6. Convergence Analysis and Theoretical Guarantees

Theoretical analyses for regularized Kaczmarz variants are typically expressed in terms of expected or per-iteration error decay: $\mathbb{E}\|x_k - x^*\|^2 \leq (1 - \theta)^k \|x_0 - x^*\|^2 + \mbox{(error floor)}$ where $\theta$ reflects the contraction factor, determined by matrix conditioning, regularization parameters, block size, or structure constants (e.g. for sparse / tensor Kaczmarz, the geometry of the Bregman distance induced by the regularizer is central) (Schöpfer et al., 2016, Needell et al., 2014, Wang et al., 21 Jun 2024, Henneberger et al., 2023).

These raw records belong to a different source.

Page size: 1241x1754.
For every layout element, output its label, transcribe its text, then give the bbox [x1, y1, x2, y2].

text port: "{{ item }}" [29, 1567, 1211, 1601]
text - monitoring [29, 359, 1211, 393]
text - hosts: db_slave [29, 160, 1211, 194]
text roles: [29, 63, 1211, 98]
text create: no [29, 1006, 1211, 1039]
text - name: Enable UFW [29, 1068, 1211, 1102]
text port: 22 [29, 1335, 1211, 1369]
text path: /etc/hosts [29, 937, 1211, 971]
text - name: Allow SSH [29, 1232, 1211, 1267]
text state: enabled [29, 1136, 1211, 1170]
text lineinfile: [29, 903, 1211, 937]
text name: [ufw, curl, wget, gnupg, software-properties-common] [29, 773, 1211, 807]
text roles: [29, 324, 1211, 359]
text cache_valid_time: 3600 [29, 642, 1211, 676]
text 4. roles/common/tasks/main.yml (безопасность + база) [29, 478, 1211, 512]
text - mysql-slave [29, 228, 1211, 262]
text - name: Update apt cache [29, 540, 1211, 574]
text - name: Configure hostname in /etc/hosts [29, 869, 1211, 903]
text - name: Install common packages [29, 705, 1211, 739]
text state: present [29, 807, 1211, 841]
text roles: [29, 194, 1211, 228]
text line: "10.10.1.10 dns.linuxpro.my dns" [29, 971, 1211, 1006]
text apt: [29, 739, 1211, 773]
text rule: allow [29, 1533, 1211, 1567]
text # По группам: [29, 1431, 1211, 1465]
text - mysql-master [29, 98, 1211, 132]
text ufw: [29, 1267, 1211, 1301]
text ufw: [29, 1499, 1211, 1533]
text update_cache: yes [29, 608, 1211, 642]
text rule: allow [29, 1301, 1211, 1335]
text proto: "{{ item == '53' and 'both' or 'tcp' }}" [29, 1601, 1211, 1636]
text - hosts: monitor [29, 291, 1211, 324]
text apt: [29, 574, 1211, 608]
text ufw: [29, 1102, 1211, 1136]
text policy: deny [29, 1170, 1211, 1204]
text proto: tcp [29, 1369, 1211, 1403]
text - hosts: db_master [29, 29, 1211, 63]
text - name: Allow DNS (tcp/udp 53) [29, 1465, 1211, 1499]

Regularization shifts the "error floor" lower (or to zero, if enough iterations or sufficient penalization is applied), and, in many settings, improves the contraction factor either by stabilizing block projections or through favorable step-size tuning (Goldshlager et al., 2 Feb 2025). For inconsistent or noisy problems, convergence is to the regularized least squares or basis pursuit solution, up to a noise-dependent tolerance.

7. Practical Performance, Applications, and Algorithmic Considerations

Robustness and scalability of regularized Kaczmarz methods are demonstrated on large-scale problems:

In computed tomography (CT) and image reconstruction, regularized iterative row-action methods reduce streak artifacts, converge rapidly, and handle inconsistent/view-limited data (Ferreira et al., 5 Jan 2024, Needell et al., 2014).
In compressed sensing and sparse recovery, regularized sparse Kaczmarz algorithms reconstruct sparse vectors or images efficiently, and are especially effective with randomized selection and/or surrogate hyperplane projections (Schöpfer et al., 2016, Wang et al., 21 Jun 2024).
Regularized block Kaczmarz methods outperform vanilla RBK and mini-batch SGD in neural (e.g., natural gradient) optimization and ill-posed systems with sharply decaying singular spectra, as the regularization keeps the variance and conditioning favorable, and enables rapid tail-averaged convergence (Goldshlager et al., 2 Feb 2025).
In high-order tensor problems (e.g., video inpainting, multiway data unmixing), log-sum or nuclear norm regularized tensor Kaczmarz forms unify stochastic updates with convex/nonconvex structural priors, delivering state-of-the-art recovery on synthetic and real data (Henneberger et al., 2023, Chen et al., 2021).

Algorithmic choices, such as the use of batching, block memoization, and adaptive regularization parameter selection, further accelerate convergence and can be tuned to exploit the singular value spectrum for beyond-Krylov convergence in ill-conditioned systems (Dereziński et al., 20 Jan 2025).

In sum, the Regularized Kaczmarz Method encompasses a family of highly-tunable, theoretically-underpinned algorithms, adaptable via choice of regularizer, row/block/tensor selection, and error-corrective strategy. Their proven convergence, variance control, and flexibility make them a central tool for modern large-scale, noisy, and structurally-constrained inverse problems in computational mathematics, imaging, and data science.